**Selected text**
This looks like the first problem.
There shouldn't be anything running on qs1 at this point.

Can you attach a hb_report archive for the interval covered by this test?
That will contain everything I need to diagnose the problem.

> After the 60 second timeout, I would expect the node to come back online,
> and DRBD replication to resume, alas this is what I get:
>
>
>
>
> # crm status
> ============
> Last updated: Tue Jan 26 11:58:36 2010
> Current DC: qs1 - partition with quorum
> 2 Nodes configured, 2 expected votes
> 4 Resources configured.

**Description of the task**
Answer these about the cluster troubleshooting text:
(a) What kind of archive does the reply ask to have attached?
(b) How many seconds long is the timeout after which the node was expected to come back online?
(c) Which node does the status output list as the current DC?

**Extracted information**
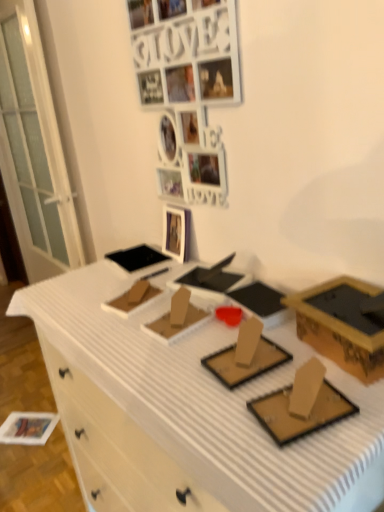
You are a GUI agent. You are given a task and a screenshot of the screen. Output one action in this format:
    pyautogui.click(x=<x>, y=<y>)
    Task: Click on the vacant area in front of white glossy picture frame at upper center
    The image size is (384, 512).
    Given the screenshot: What is the action you would take?
    pyautogui.click(x=172, y=270)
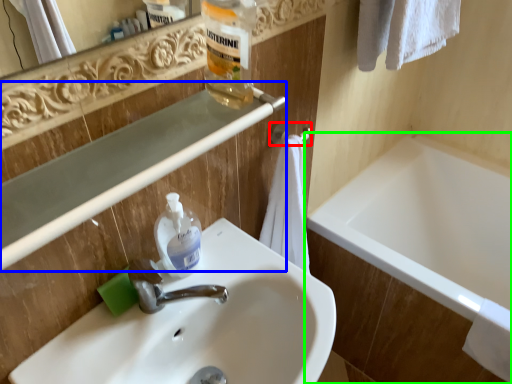
Question: Based on their relative distances, which object is nearer to towel bar (highlighted by a red box)? Choose from balustrade (highlighted by a blue box) and bathtub (highlighted by a green box).

Choices:
 (A) balustrade
 (B) bathtub

Answer: (A)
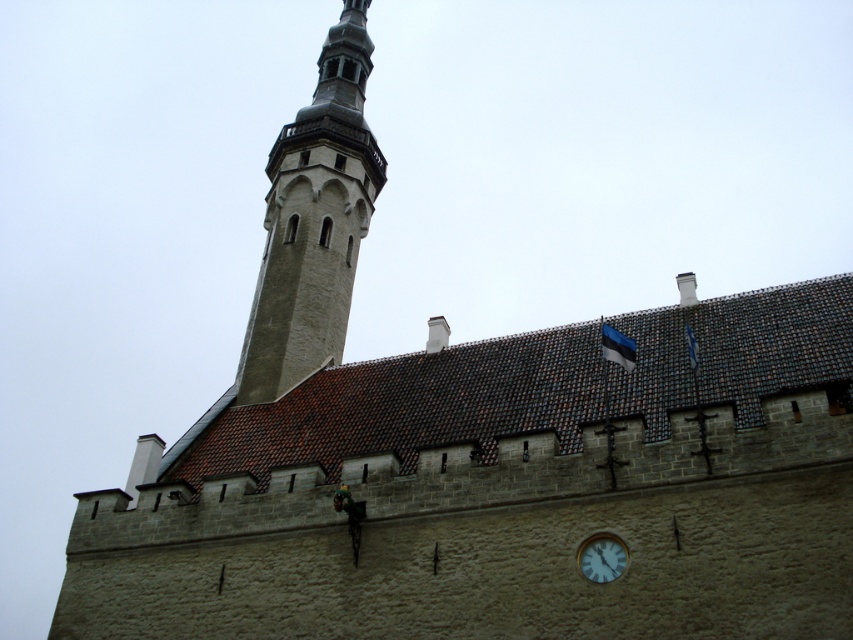
Question: Does smooth stone tower at upper left appear on the right side of white plastic clock at lower right?

Choices:
 (A) no
 (B) yes

Answer: (A)

Question: In this image, where is smooth stone tower at upper left located relative to white plastic clock at lower right?

Choices:
 (A) below
 (B) above

Answer: (B)

Question: Can you confirm if smooth stone tower at upper left is positioned above white plastic clock at lower right?

Choices:
 (A) yes
 (B) no

Answer: (A)

Question: Which point is closer to the camera?

Choices:
 (A) pos(276,387)
 (B) pos(601,554)

Answer: (B)

Question: Among these objects, which one is farthest from the camera?

Choices:
 (A) white plastic clock at lower right
 (B) smooth stone tower at upper left

Answer: (B)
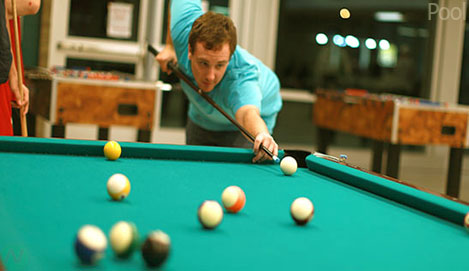
This screenshot has height=271, width=469. I want to click on pool table, so click(x=208, y=187).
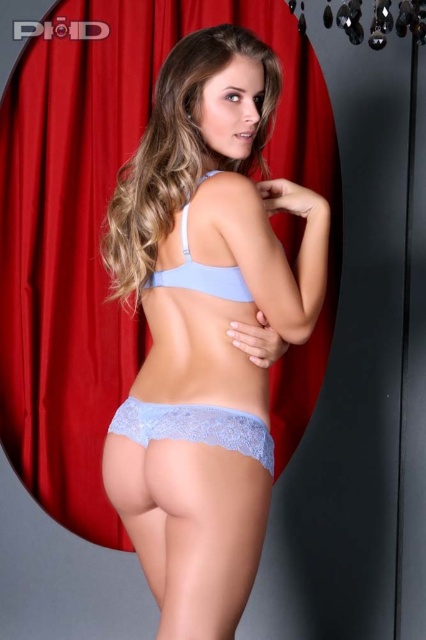
Question: Which object is positioned closest to the light blue lace underwear at center?

Choices:
 (A) lacy blue underwear at lower center
 (B) light blue lace bikini top at center
 (C) light blue lace bra at center

Answer: (C)

Question: Which of the following is the closest to the observer?

Choices:
 (A) light blue lace bra at center
 (B) light blue lace bikini top at center
 (C) light blue lace underwear at center

Answer: (C)

Question: Can you confirm if light blue lace underwear at center is positioned above lacy blue underwear at lower center?

Choices:
 (A) no
 (B) yes

Answer: (B)

Question: Is lacy blue underwear at lower center further to camera compared to light blue lace bikini top at center?

Choices:
 (A) yes
 (B) no

Answer: (B)

Question: Which object appears farthest from the camera in this image?

Choices:
 (A) light blue lace bikini top at center
 (B) light blue lace bra at center
 (C) lacy blue underwear at lower center
 (D) light blue lace underwear at center

Answer: (A)

Question: Is light blue lace underwear at center smaller than light blue lace bra at center?

Choices:
 (A) yes
 (B) no

Answer: (B)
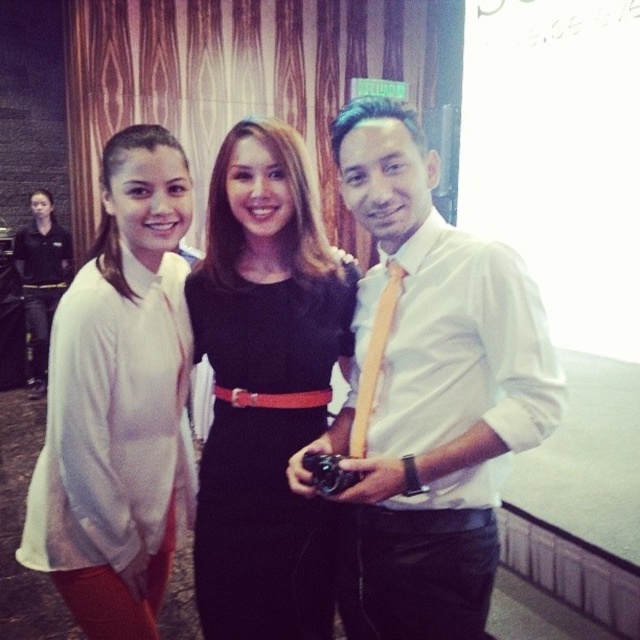
Question: Which of these objects is positioned closest to the black uniform at left?

Choices:
 (A) yellow satin tie at center
 (B) matte white blouse at left
 (C) black satin dress at center

Answer: (C)

Question: Is matte white blouse at left in front of black uniform at left?

Choices:
 (A) yes
 (B) no

Answer: (A)

Question: Which of the following is the farthest from the observer?

Choices:
 (A) (403, 273)
 (B) (68, 273)
 (C) (266, 349)

Answer: (B)

Question: Which point is closer to the camera?

Choices:
 (A) (60, 237)
 (B) (204, 500)
 (C) (388, 289)

Answer: (C)

Question: Is black satin dress at center smaller than yellow satin tie at center?

Choices:
 (A) yes
 (B) no

Answer: (B)

Question: Is black uniform at left in front of yellow satin tie at center?

Choices:
 (A) yes
 (B) no

Answer: (B)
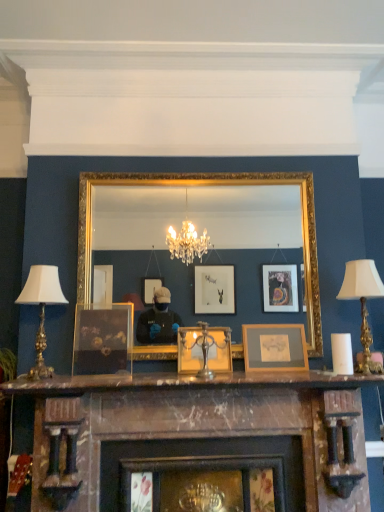
Question: From the image's perspective, is marble fireplace at center under marble mantel at center?

Choices:
 (A) yes
 (B) no

Answer: (A)

Question: Is marble fireplace at center surrounding marble mantel at center?

Choices:
 (A) yes
 (B) no

Answer: (B)

Question: Considering the relative sizes of marble fireplace at center and marble mantel at center in the image provided, is marble fireplace at center wider than marble mantel at center?

Choices:
 (A) yes
 (B) no

Answer: (A)

Question: Is the position of marble fireplace at center more distant than that of marble mantel at center?

Choices:
 (A) no
 (B) yes

Answer: (A)

Question: Considering the relative positions of marble fireplace at center and marble mantel at center in the image provided, is marble fireplace at center to the left of marble mantel at center from the viewer's perspective?

Choices:
 (A) yes
 (B) no

Answer: (A)

Question: Considering the positions of matte glass picture frame at center, acting as the 3th picture frame starting from the right, and silver metallic table lamp at left, the 2th table lamp when ordered from right to left, in the image, is matte glass picture frame at center, acting as the 3th picture frame starting from the right, taller or shorter than silver metallic table lamp at left, the 2th table lamp when ordered from right to left,?

Choices:
 (A) short
 (B) tall

Answer: (A)

Question: Do you think matte glass picture frame at center, acting as the 3th picture frame starting from the right, is within silver metallic table lamp at left, the 2th table lamp when ordered from right to left, or outside of it?

Choices:
 (A) outside
 (B) inside

Answer: (A)

Question: Relative to silver metallic table lamp at left, the 2th table lamp when ordered from right to left, is matte glass picture frame at center, arranged as the first picture frame when viewed from the left, in front or behind?

Choices:
 (A) behind
 (B) front

Answer: (A)

Question: In terms of size, does matte glass picture frame at center, arranged as the first picture frame when viewed from the left, appear bigger or smaller than silver metallic table lamp at left, the 1th table lamp positioned from the left?

Choices:
 (A) big
 (B) small

Answer: (B)

Question: Considering their positions, is wooden picture frame at center, positioned as the first picture frame in right-to-left order, located in front of or behind gold-framed mirror at center?

Choices:
 (A) behind
 (B) front

Answer: (A)

Question: Is point (294, 360) positioned closer to the camera than point (81, 287)?

Choices:
 (A) farther
 (B) closer

Answer: (B)

Question: Is wooden picture frame at center, positioned as the first picture frame in right-to-left order, situated inside gold-framed mirror at center or outside?

Choices:
 (A) outside
 (B) inside

Answer: (B)

Question: Looking at the image, does wooden picture frame at center, positioned as the first picture frame in right-to-left order, seem bigger or smaller compared to gold-framed mirror at center?

Choices:
 (A) big
 (B) small

Answer: (B)

Question: From the image's perspective, is wooden picture frame at center, positioned as the third picture frame in left-to-right order, above or below metallic gold picture frame at center, which is the second picture frame from left to right?

Choices:
 (A) above
 (B) below

Answer: (B)

Question: From their relative heights in the image, would you say wooden picture frame at center, positioned as the third picture frame in left-to-right order, is taller or shorter than metallic gold picture frame at center, which is the second picture frame from left to right?

Choices:
 (A) short
 (B) tall

Answer: (B)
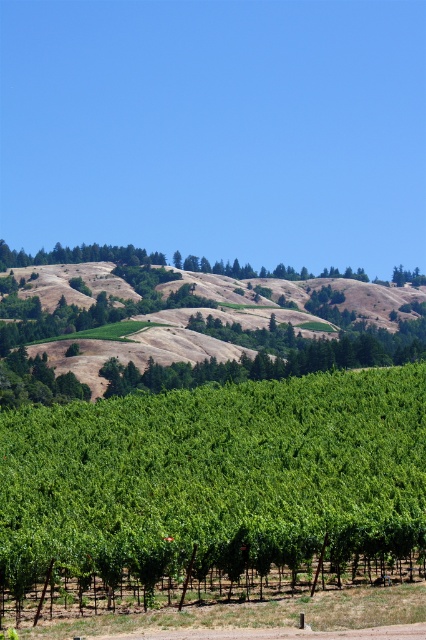
Question: Which point is closer to the camera taking this photo?

Choices:
 (A) (143, 444)
 (B) (94, 353)

Answer: (A)

Question: Can you confirm if green leafy tree at center is smaller than brown textured hillside at upper center?

Choices:
 (A) no
 (B) yes

Answer: (B)

Question: Which point is closer to the camera?

Choices:
 (A) green leafy tree at center
 (B) brown textured hillside at upper center

Answer: (A)

Question: Is green leafy tree at center positioned behind brown textured hillside at upper center?

Choices:
 (A) no
 (B) yes

Answer: (A)

Question: Does green leafy tree at center appear on the right side of brown textured hillside at upper center?

Choices:
 (A) yes
 (B) no

Answer: (B)

Question: Which point appears farthest from the camera in this image?

Choices:
 (A) (5, 442)
 (B) (135, 310)

Answer: (B)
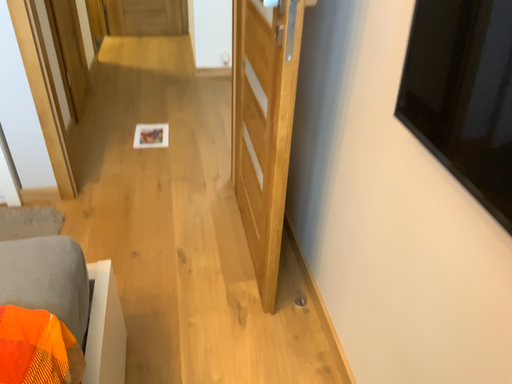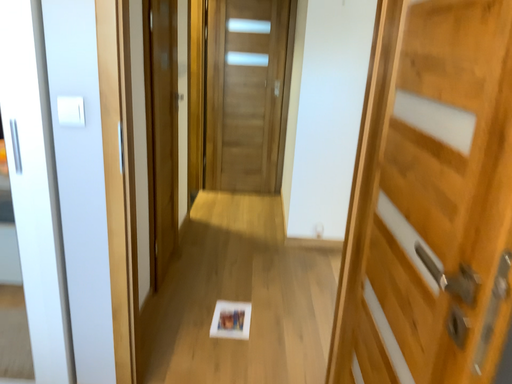
Question: Which way did the camera rotate in the video?

Choices:
 (A) rotated upward
 (B) rotated downward

Answer: (A)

**Response to this task**
(a) An hb_report archive
(b) 60 seconds
(c) qs1